— Task description —
Among the records, which lines include "buyers"? List them.

— Dataset records —

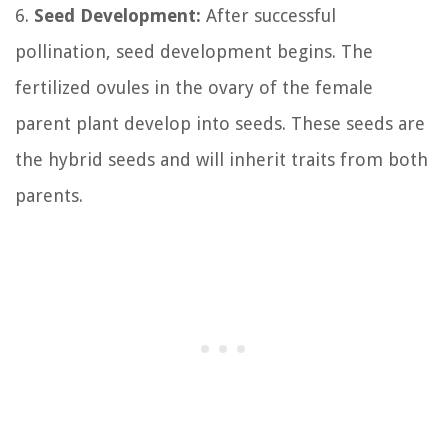
6.
Seed Development:
After successful
pollination, seed development begins. The
fertilized ovules in the ovary of the female
parent plant develop into seeds. These seeds are
the hybrid seeds and will inherit traits from both
parents.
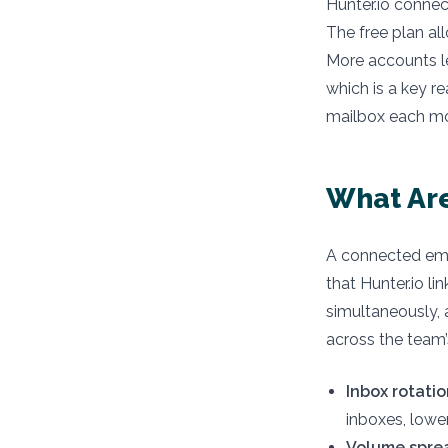
Hunter.io connec
The free plan al
More accounts le
which is a key r
mailbox each m
What Are
A connected ema
that Hunter.io 
simultaneously, 
across the team’
Inbox rotatio
inboxes, lowe
Volume spre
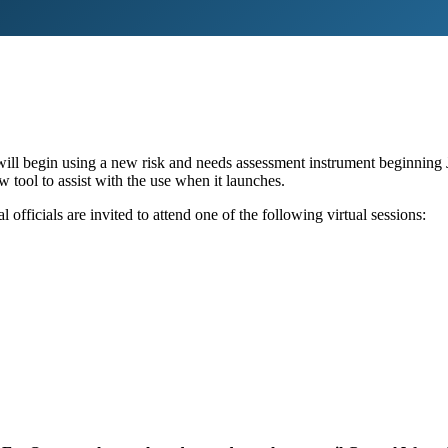
will begin using a new risk and needs assessment instrument beginning 
 tool to assist with the use when it launches.
officials are invited to attend one of the following virtual sessions:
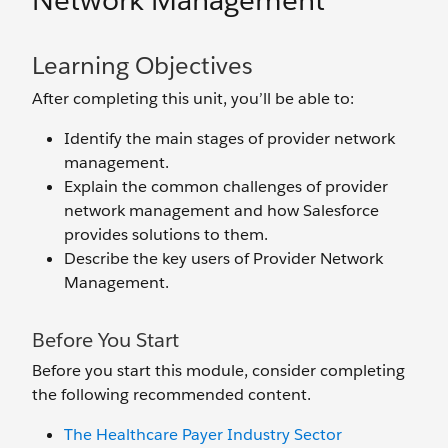
Network Management
Learning Objectives
After completing this unit, you’ll be able to:
Identify the main stages of provider network
management.
Explain the common challenges of provider
network management and how Salesforce
provides solutions to them.
Describe the key users of Provider Network
Management.
Before You Start
Before you start this module, consider completing
the following recommended content.
The Healthcare Payer Industry Sector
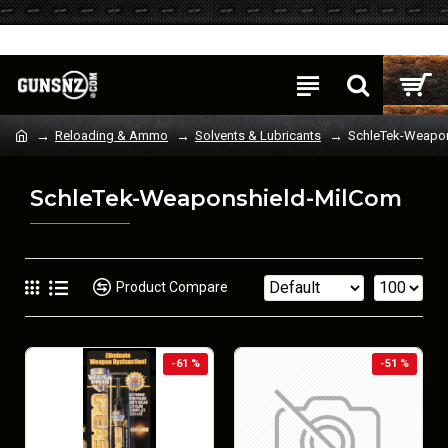
Login
Register
Reloading & Ammo
Solvents & Lubricants
SchleTek-Weapo
SchleTek-Weaponshield-MilCom
Product Compare
-61 %
-51 %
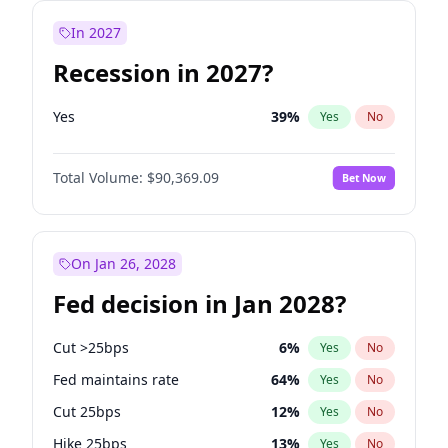
In 2027
Recession in 2027?
Yes
39
%
Yes
No
Total Volume:
$90,369.09
Bet Now
On Jan 26, 2028
Fed decision in Jan 2028?
Cut >25bps
6
%
Yes
No
Fed maintains rate
64
%
Yes
No
Cut 25bps
12
%
Yes
No
Hike 25bps
13
%
Yes
No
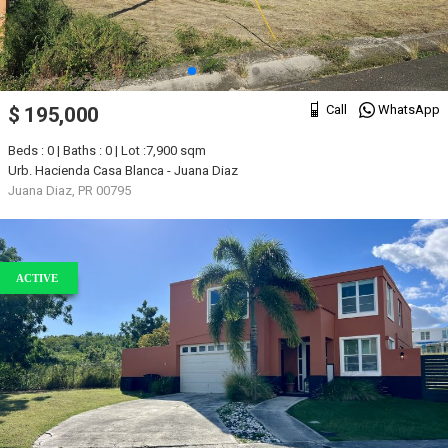
Call
WhatsApp
$ 195,000
Beds : 0 | Baths : 0 | Lot :7,900 sqm
Urb. Hacienda Casa Blanca - Juana Diaz
Juana Diaz, PR 00795
ACTIVE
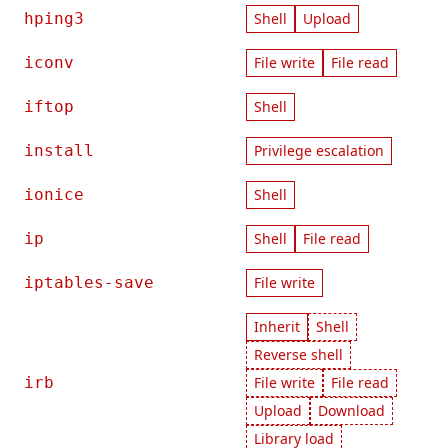
hping3
Shell
Upload
iconv
File write
File read
iftop
Shell
install
Privilege escalation
ionice
Shell
ip
Shell
File read
iptables-save
File write
Inherit
Shell
Reverse shell
irb
File write
File read
Upload
Download
Library load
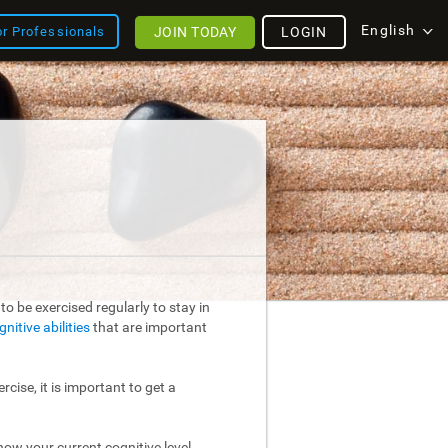
English
JOIN TODAY
LOGIN
or Professionals
o be exercised regularly to stay in
gnitive abilities
that are important
rcise, it is important to get a
ow your current cognitive level.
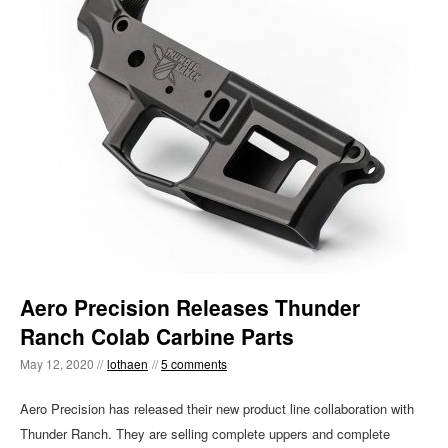
Aero Precision Releases Thunder
Ranch Colab Carbine Parts
May 12, 2020 //
lothaen
//
5 comments
Aero Precision has released their new product line collaboration with
Thunder Ranch. They are selling complete uppers and complete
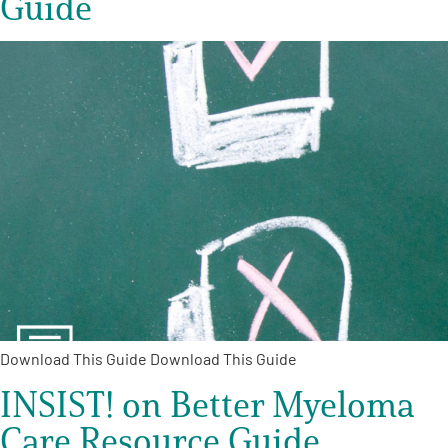
Guide
Download This Guide Download This Guide
INSIST! on Better Myeloma
Care Resource Guide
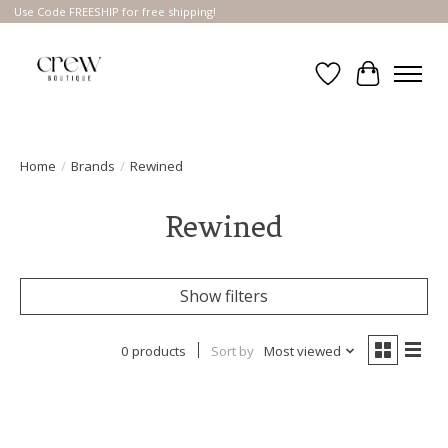
Use Code FREESHIP for free shipping!
Wish List
Cart
Home
/
Brands
/
Rewined
Rewined
Show filters
0 products
Sort by
Most viewed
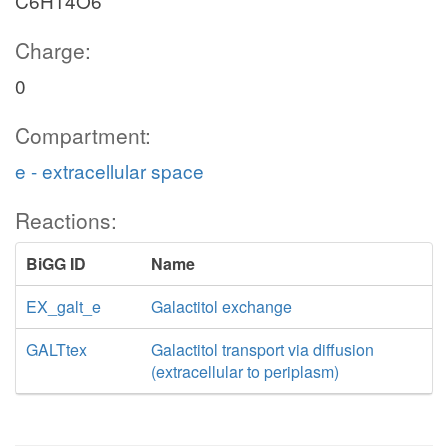
C6H14O6
Charge:
0
Compartment:
e - extracellular space
Reactions:
BiGG ID
Name
EX_galt_e
Galactitol exchange
GALTtex
Galactitol transport via diffusion
(extracellular to periplasm)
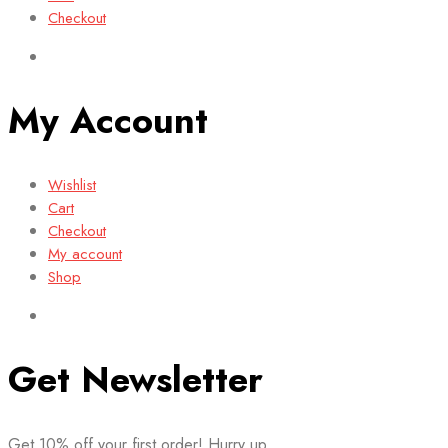
Checkout
My Account
Wishlist
Cart
Checkout
My account
Shop
Get Newsletter
Get 10% off your first order! Hurry up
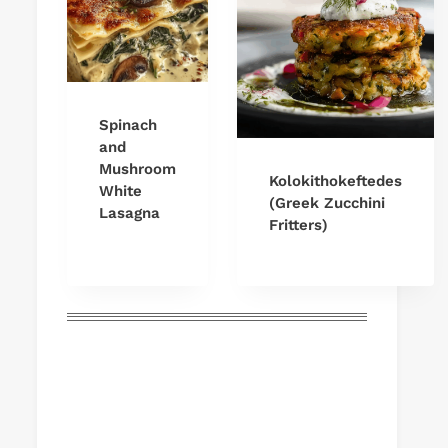
Spinach
and
Mushroom
Kolokithokeftedes
White
(Greek Zucchini
Lasagna
Fritters)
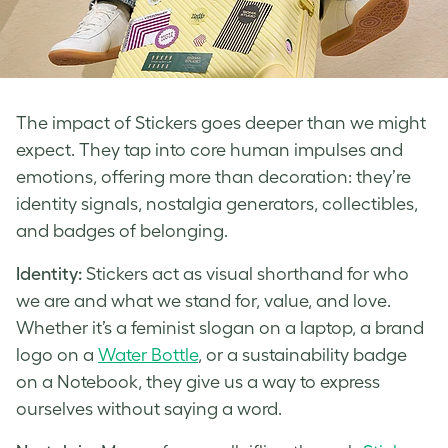
The impact of Stickers goes deeper than we might
expect. They tap into core human impulses and
emotions, offering more than decoration: they’re
identity signals, nostalgia generators, collectibles,
and badges of belonging.
Identity:
Stickers act as visual shorthand for who
we are and what we stand for, value, and love.
Whether it’s a feminist slogan on a laptop, a brand
logo on a
Water Bottle
, or a sustainability badge
on a Notebook, they give us a way to express
ourselves without saying a word.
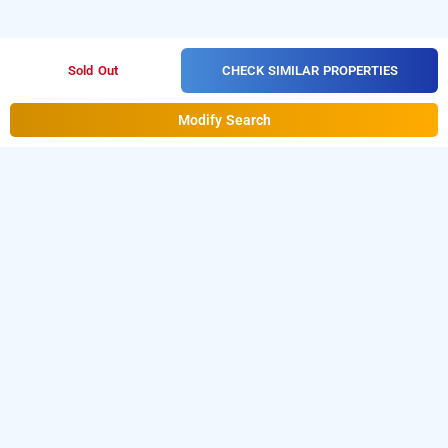
CHECK SIMILAR PROPERTIES
Sold Out
Modify Search
Hotel Mayukha In Kukatpally, Hyderabad
Hotel Mayukha at Kukatpally
is one of the popular
24
.
Download our
hours checkin hotels in Hyderabad
hourly
from Android playstore to book
day
hotel booking app
stay hotels in Hyderabad
.
For iOS, download and
install
Bag2Bag
from iOS App
hourly hotel booking app
store.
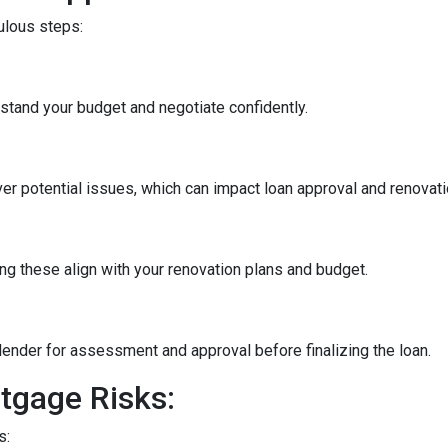
culous steps:
stand your budget and negotiate confidently.
r potential issues, which can impact loan approval and renovati
ng these align with your renovation plans and budget.
ender for assessment and approval before finalizing the loan.
tgage Risks:
s:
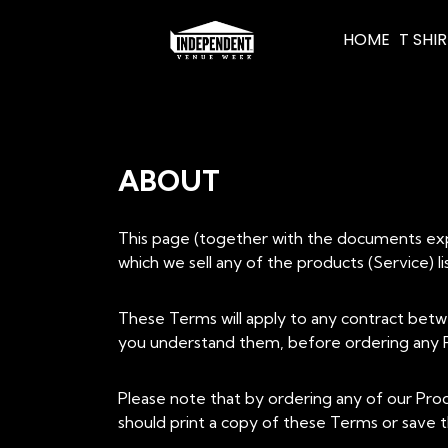
HOME
T SHI
ABOUT
This page (together with the documents expre
which we sell any of the products (Service) 
These Terms will apply to any contract betw
you understand them, before ordering any P
Please note that by ordering any of our Pro
should print a copy of these Terms or save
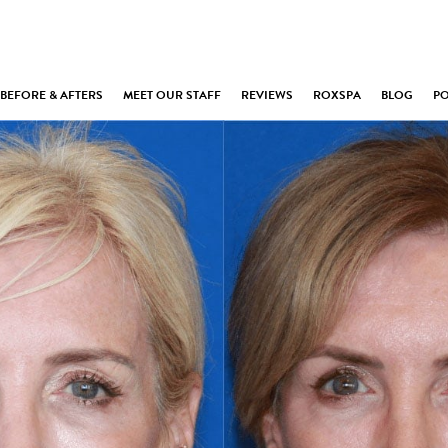
BEFORE & AFTERS
MEET OUR STAFF
REVIEWS
ROXSPA
BLOG
P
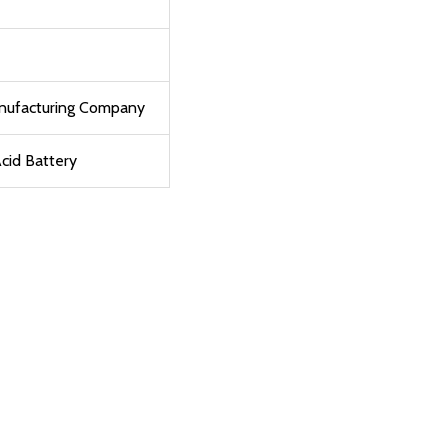
anufacturing Company
cid Battery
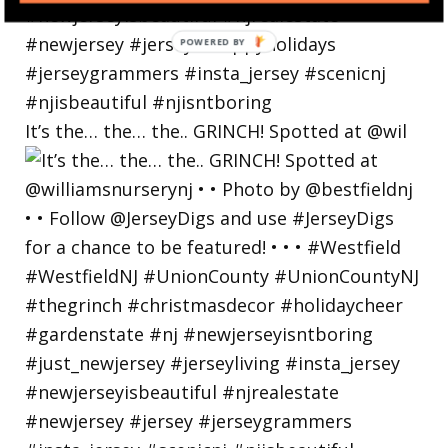
POWERED
BY
It’s the… the… the.. GRINCH! Spotted at @wil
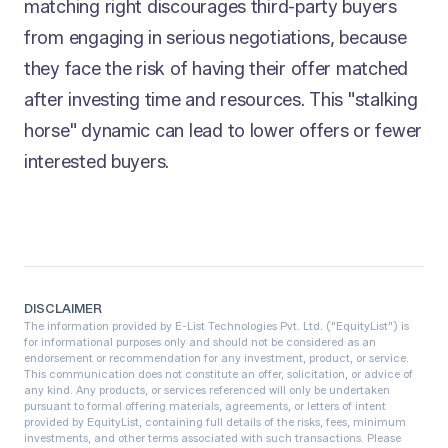
matching right discourages third-party buyers
from engaging in serious negotiations, because
they face the risk of having their offer matched
after investing time and resources. This "stalking
horse" dynamic can lead to lower offers or fewer
interested buyers.
DISCLAIMER
The information provided by E-List Technologies Pvt. Ltd. ("EquityList") is
for informational purposes only and should not be considered as an
endorsement or recommendation for any investment, product, or service.
This communication does not constitute an offer, solicitation, or advice of
any kind. Any products, or services referenced will only be undertaken
pursuant to formal offering materials, agreements, or letters of intent
provided by EquityList, containing full details of the risks, fees, minimum
investments, and other terms associated with such transactions. Please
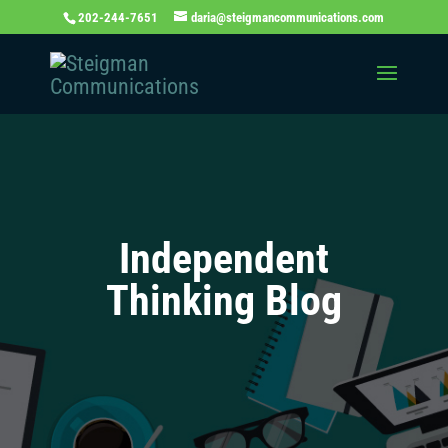
202-244-7651
daria@steigmancommunications.com
Independent
Thinking Blog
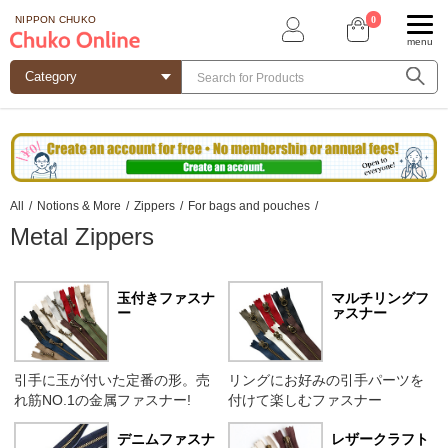
0
NIPPON CHUKO
menu
All
/
Notions & More
/
Zippers
/
For bags and pouches
/
Metal Zippers
玉付きファスナ
マルチリングフ
ー
ァスナー
引手に玉が付いた定番の形。売
リングにお好みの引手パーツを
れ筋NO.1の金属ファスナー!
付けて楽しむファスナー
デニムファスナ
レザークラフト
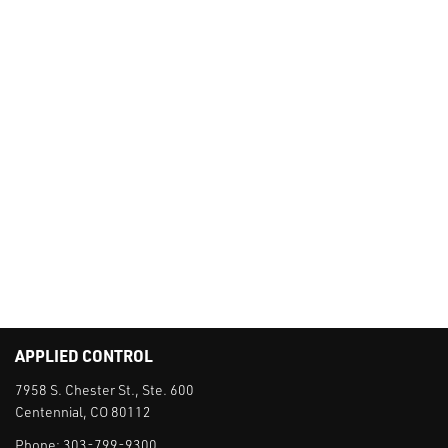
APPLIED CONTROL
7958 S. Chester St., Ste. 600
Centennial, CO 80112
Phone:
303-799-9300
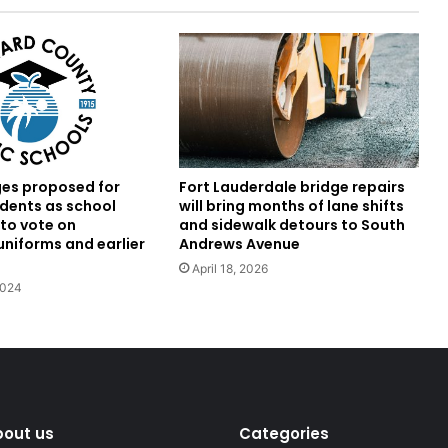
es proposed for
Fort Lauderdale bridge repairs
dents as school
will bring months of lane shifts
 to vote on
and sidewalk detours to South
niforms and earlier
Andrews Avenue
April 18, 2026
2024
bout us
Categories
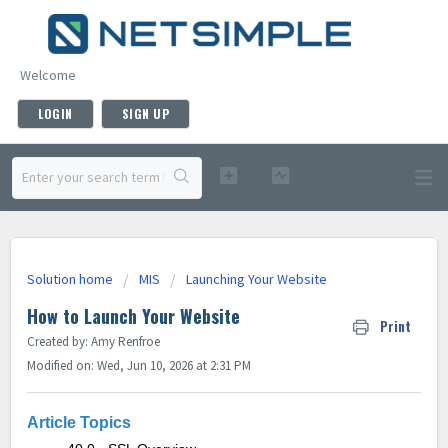
Welcome
LOGIN
SIGN UP
Solution home
MIS
Launching Your Website
How to Launch Your Website
Print
Created by: Amy Renfroe
Modified on: Wed, Jun 10, 2026 at 2:31 PM
Article Topics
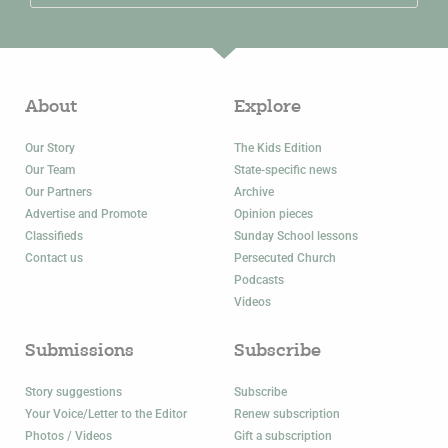
About
Explore
Our Story
The Kids Edition
Our Team
State-specific news
Our Partners
Archive
Advertise and Promote
Opinion pieces
Classifieds
Sunday School lessons
Contact us
Persecuted Church
Podcasts
Videos
Submissions
Subscribe
Story suggestions
Subscribe
Your Voice/Letter to the Editor
Renew subscription
Photos / Videos
Gift a subscription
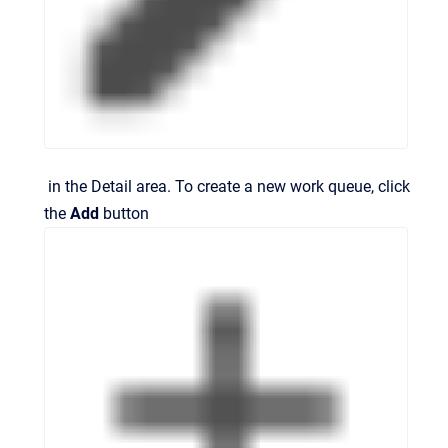
in the
Detail
area. To create a new work queue, click
the
Add
button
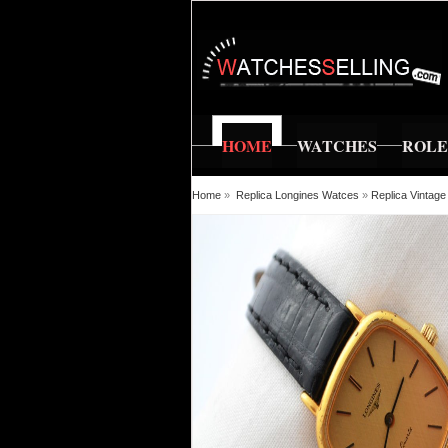
HOME
WATCHES
ROL
Home
»
Replica Longines Watces
»
Replica Vintage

— Result of this task —
matching right discourages third-party buyers
interested buyers.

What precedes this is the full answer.